Taylor's influence has been validated by none other than David Bowie who, on more than one occasion, claimed that Taylor provided the main inspiration for his Ziggy Stardust character. 

"Bowie says that he based the character of Ziggy Stardust on the eccentric rocker "Vince Taylor" (real name Brian Holden and also known as the "French Presley") who moved to France and worked as an Elvis impersonator. Born in 1939 in Middlesex, Taylor's family migrated to the US when he was seven years old.  By the mid-1950s, his family had moved to California, where Taylor's sister married Joe Barbera, of the famous Hanna-Barbera cartoon partnership. It was in Los Angeles that Taylor - clearly influenced by Elvis Presley - began to hone his act in various LA nightclubs. In 1957 Taylor returned to London as a leather rocker and made such an impact that within a few months he was signed by EMI. At gigs, he would show all the signs of typical rock'n'roll magnetism, the screams from the women in the audience drowning out his weak voice, his only superficial flaw. Trips to Europe proved somewhat more chaotic, as his performances - with Taylor dressed in black leathers, wearing make-up, throwing himself about on stage as if in an epileptic fit - induced riots. Months of this exacting routine, however, began to take its toll as Taylor started to fall prey to the lure of drugs.
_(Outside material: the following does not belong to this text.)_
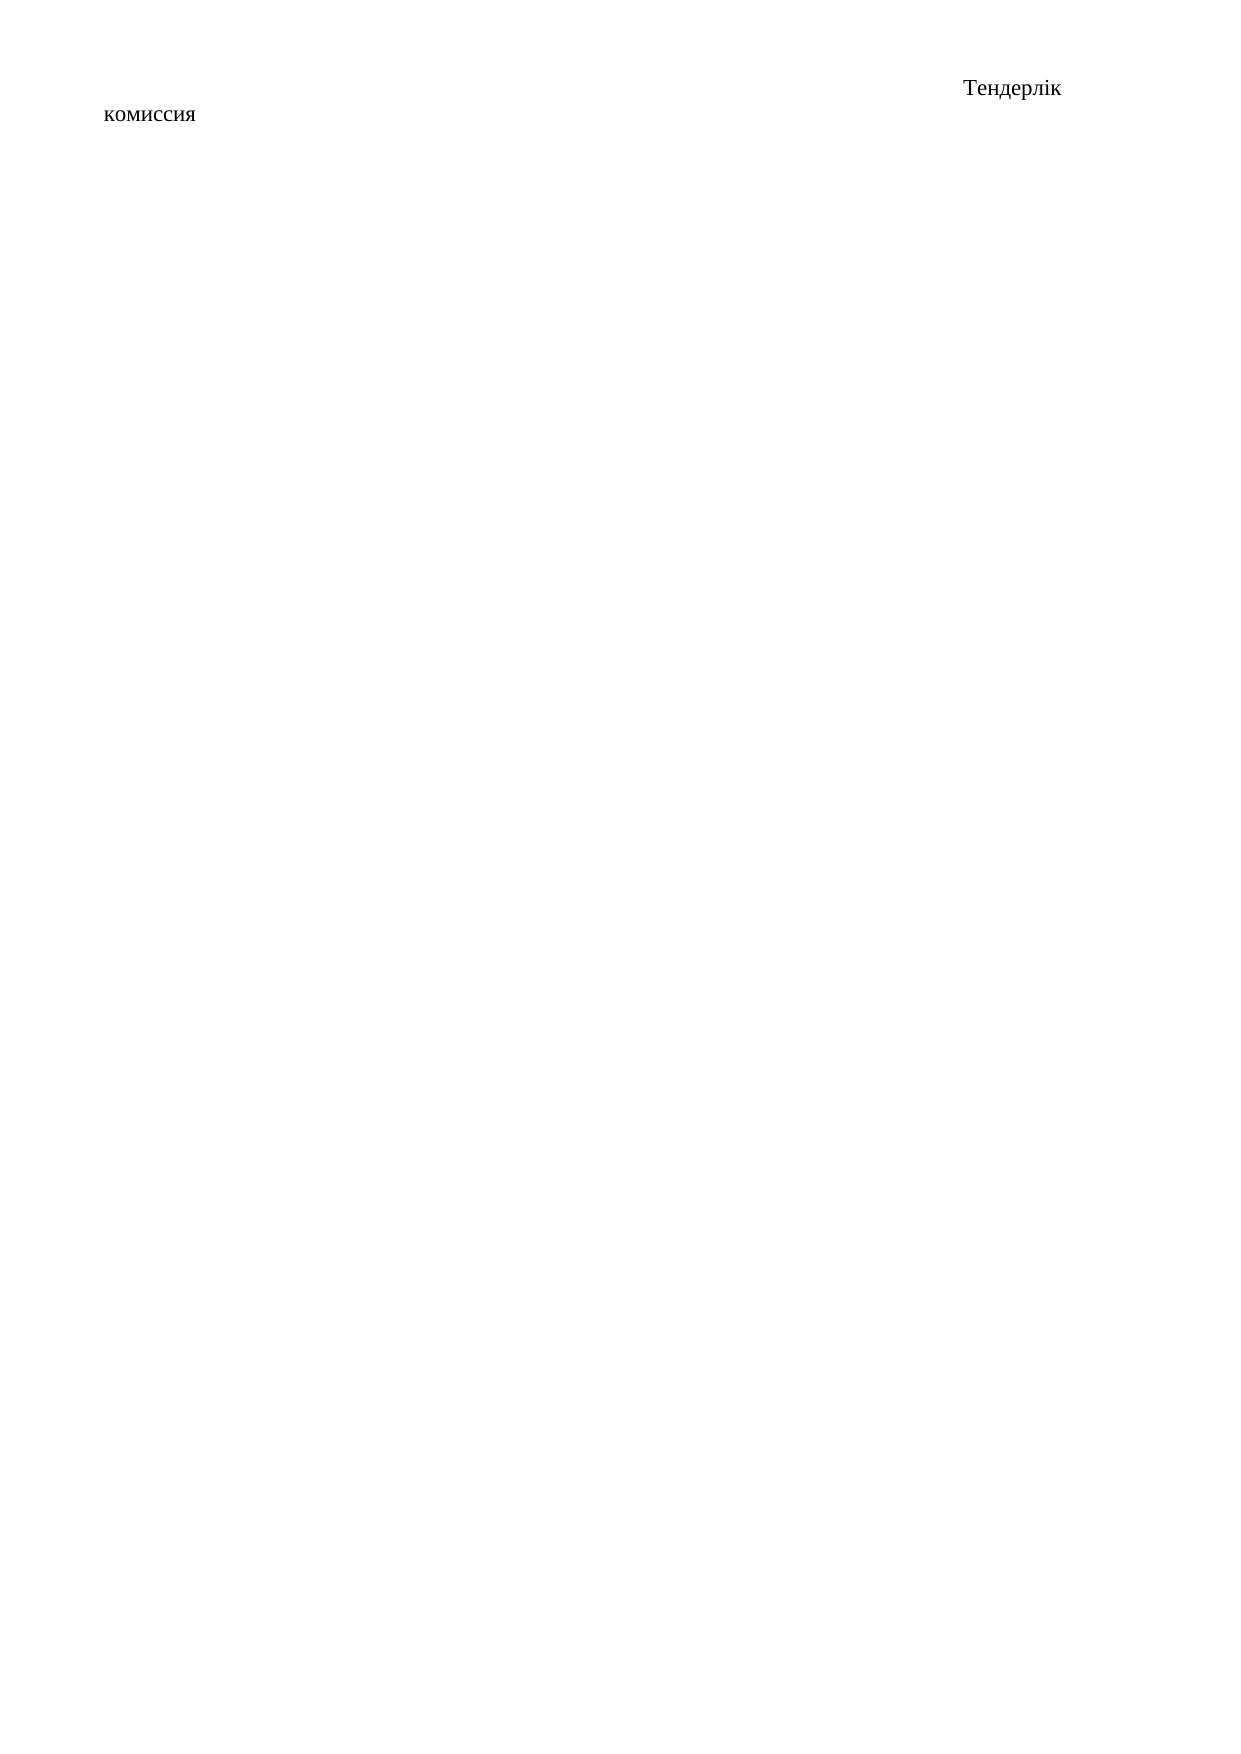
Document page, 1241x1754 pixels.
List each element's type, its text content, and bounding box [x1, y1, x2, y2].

Come 1964, Taylor was on the edge, his diet of drugs, wine and an increasing God complex leading to his eventual downfall. From the mid-1960s, he drifted from club to club in London, claiming to anyone who would listen that he was the Son of God, his food intake consisting solely of eggs. His best known work is his 1959 single "Brand New Cadillac" which was covered by the Clash on London Calling (1977). The Clash's Joe Strummer recalled: 'Vince Taylor was the beginning of British rock'n'roll. Before him there was nothing. He was a miracle.' Bowie first encountered Taylor at the Giaconda cafe on Tottenham Court Road in 1966.  "He was the inspiration for Ziggy. Vince Taylor was a rock n roll star from the Sixties who was slowly going crazy. Finally, he fired his band and went on-stage one night in a white sheet. He told the audience to rejoice, that he was Jesus. They put him away." - Bowie (1976)" (The Ziggy Stardust Companion website)


Van Morrison, in his song "Going Down Geneva", remembered Taylor with the following lyric: "Vince Taylor used to live here, nobody's ever heard of him, just who he was, just where he fits in."